CMS goes on to state that even in the presence of a policy/procedure, failure of the staff to report a reasonable suspicion of a crime is indicative of the facility’s failure to implement the policies/procedures. For example, CMS notes that when a staff person does not report to law enforcement, the facility may have not provided notification to the employees regarding reporting, staff may be fearful of reporting, or do not want to get others in trouble. Also, the CMS guidance was revised to instruct surveyors to pay particular attention to situations when a covered individual (staff includes the owner, operator, employee, manager, agent, or contractor of the facility) in the facility has not reported a suspected crime to law enforcement. If the covered individual refuses to report or cannot verify that the report was done, the surveyor must consult with his/her supervisor immediately, and the state agency must report the potential criminal incident to law enforcement immediately. CMS also added a deficient practice statement for surveyors to use when writing citations related to the failure to report suspected crimes. 

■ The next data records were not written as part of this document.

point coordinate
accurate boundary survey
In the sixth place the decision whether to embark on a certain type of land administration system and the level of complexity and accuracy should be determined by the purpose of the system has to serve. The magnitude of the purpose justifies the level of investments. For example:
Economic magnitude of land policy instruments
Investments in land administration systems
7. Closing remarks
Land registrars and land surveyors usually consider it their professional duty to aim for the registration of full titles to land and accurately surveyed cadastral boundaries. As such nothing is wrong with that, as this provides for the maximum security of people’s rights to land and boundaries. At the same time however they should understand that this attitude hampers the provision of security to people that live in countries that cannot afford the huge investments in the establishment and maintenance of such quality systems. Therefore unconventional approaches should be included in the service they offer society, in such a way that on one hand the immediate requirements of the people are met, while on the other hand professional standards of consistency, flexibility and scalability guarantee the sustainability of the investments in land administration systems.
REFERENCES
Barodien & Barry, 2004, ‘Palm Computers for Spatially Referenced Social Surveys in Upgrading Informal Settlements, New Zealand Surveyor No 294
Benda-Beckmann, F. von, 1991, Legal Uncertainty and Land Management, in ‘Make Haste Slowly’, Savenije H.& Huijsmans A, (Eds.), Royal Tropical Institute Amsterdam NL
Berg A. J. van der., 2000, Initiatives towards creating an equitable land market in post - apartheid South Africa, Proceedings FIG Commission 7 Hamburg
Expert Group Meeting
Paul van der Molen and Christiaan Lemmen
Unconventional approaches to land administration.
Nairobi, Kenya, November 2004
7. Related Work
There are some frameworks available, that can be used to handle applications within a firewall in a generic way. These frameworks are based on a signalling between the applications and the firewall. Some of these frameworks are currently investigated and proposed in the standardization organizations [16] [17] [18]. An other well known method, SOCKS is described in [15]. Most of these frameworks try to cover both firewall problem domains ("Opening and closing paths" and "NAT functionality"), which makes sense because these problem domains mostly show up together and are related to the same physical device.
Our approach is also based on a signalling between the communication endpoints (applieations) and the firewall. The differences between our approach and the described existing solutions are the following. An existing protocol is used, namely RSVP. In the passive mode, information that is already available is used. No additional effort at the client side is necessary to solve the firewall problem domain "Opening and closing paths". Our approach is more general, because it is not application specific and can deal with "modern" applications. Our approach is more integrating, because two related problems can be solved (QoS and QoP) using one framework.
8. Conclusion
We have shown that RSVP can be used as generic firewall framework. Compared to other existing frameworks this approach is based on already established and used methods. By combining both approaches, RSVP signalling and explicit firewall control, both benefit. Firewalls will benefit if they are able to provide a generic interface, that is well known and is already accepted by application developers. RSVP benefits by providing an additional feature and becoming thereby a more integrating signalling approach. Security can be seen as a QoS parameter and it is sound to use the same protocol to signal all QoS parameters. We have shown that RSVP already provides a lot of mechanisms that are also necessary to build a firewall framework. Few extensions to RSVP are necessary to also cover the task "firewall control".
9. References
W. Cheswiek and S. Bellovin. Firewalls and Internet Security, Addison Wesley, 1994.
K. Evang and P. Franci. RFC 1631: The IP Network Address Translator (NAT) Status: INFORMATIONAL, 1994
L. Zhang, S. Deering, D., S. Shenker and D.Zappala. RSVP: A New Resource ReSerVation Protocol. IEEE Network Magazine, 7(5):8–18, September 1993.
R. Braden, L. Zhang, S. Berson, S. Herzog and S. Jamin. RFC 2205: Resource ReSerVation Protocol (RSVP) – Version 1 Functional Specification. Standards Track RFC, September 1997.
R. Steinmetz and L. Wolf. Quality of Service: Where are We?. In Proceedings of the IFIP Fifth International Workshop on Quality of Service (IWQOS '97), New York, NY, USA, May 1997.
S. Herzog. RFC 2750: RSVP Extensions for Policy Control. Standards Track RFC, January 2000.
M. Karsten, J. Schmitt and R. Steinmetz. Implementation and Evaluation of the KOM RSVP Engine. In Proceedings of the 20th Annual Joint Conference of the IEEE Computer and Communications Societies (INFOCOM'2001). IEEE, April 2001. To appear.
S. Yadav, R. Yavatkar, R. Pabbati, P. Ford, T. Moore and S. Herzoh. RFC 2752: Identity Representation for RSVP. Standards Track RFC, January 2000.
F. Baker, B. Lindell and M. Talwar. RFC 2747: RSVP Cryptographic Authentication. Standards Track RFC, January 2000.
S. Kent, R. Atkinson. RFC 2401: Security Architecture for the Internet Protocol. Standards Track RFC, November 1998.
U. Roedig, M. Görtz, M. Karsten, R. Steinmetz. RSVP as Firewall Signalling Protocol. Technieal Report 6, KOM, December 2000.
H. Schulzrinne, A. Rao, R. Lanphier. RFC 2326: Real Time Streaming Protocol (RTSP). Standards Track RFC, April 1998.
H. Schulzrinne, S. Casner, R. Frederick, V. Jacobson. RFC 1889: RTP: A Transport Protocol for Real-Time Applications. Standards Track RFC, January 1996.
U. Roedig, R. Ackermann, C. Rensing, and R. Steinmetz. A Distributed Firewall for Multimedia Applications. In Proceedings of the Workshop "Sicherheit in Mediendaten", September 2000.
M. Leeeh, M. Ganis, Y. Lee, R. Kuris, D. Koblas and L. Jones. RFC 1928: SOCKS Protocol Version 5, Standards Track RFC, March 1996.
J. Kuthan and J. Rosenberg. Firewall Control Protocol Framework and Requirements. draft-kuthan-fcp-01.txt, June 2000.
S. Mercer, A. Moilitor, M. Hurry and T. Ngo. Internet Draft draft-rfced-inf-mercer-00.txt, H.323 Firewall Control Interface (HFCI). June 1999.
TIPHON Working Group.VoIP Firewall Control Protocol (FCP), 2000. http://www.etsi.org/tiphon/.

CMS also added information on what facilities must continue to do if the incident or altercation does not meet the criteria to report. The facility must meet requirements related to assessments, care planning by the interdisciplinary team, provide care and services needed to prevent harm, and develop and implement policies and procedures to prevent abuse of residents. 

F604-Physical Restraints:

Under Tag F604, CMS clarified when a bed rail is considered a physical restraint. It is a restraint when the bed rail/side rail keeps a resident from voluntarily getting out of bed in a safe manner due to their physical or cognitive inability to lower the rail independently. 

There are several changes throughout the Critical Element Pathways for Abuse, Neglect, and Physical Restraints.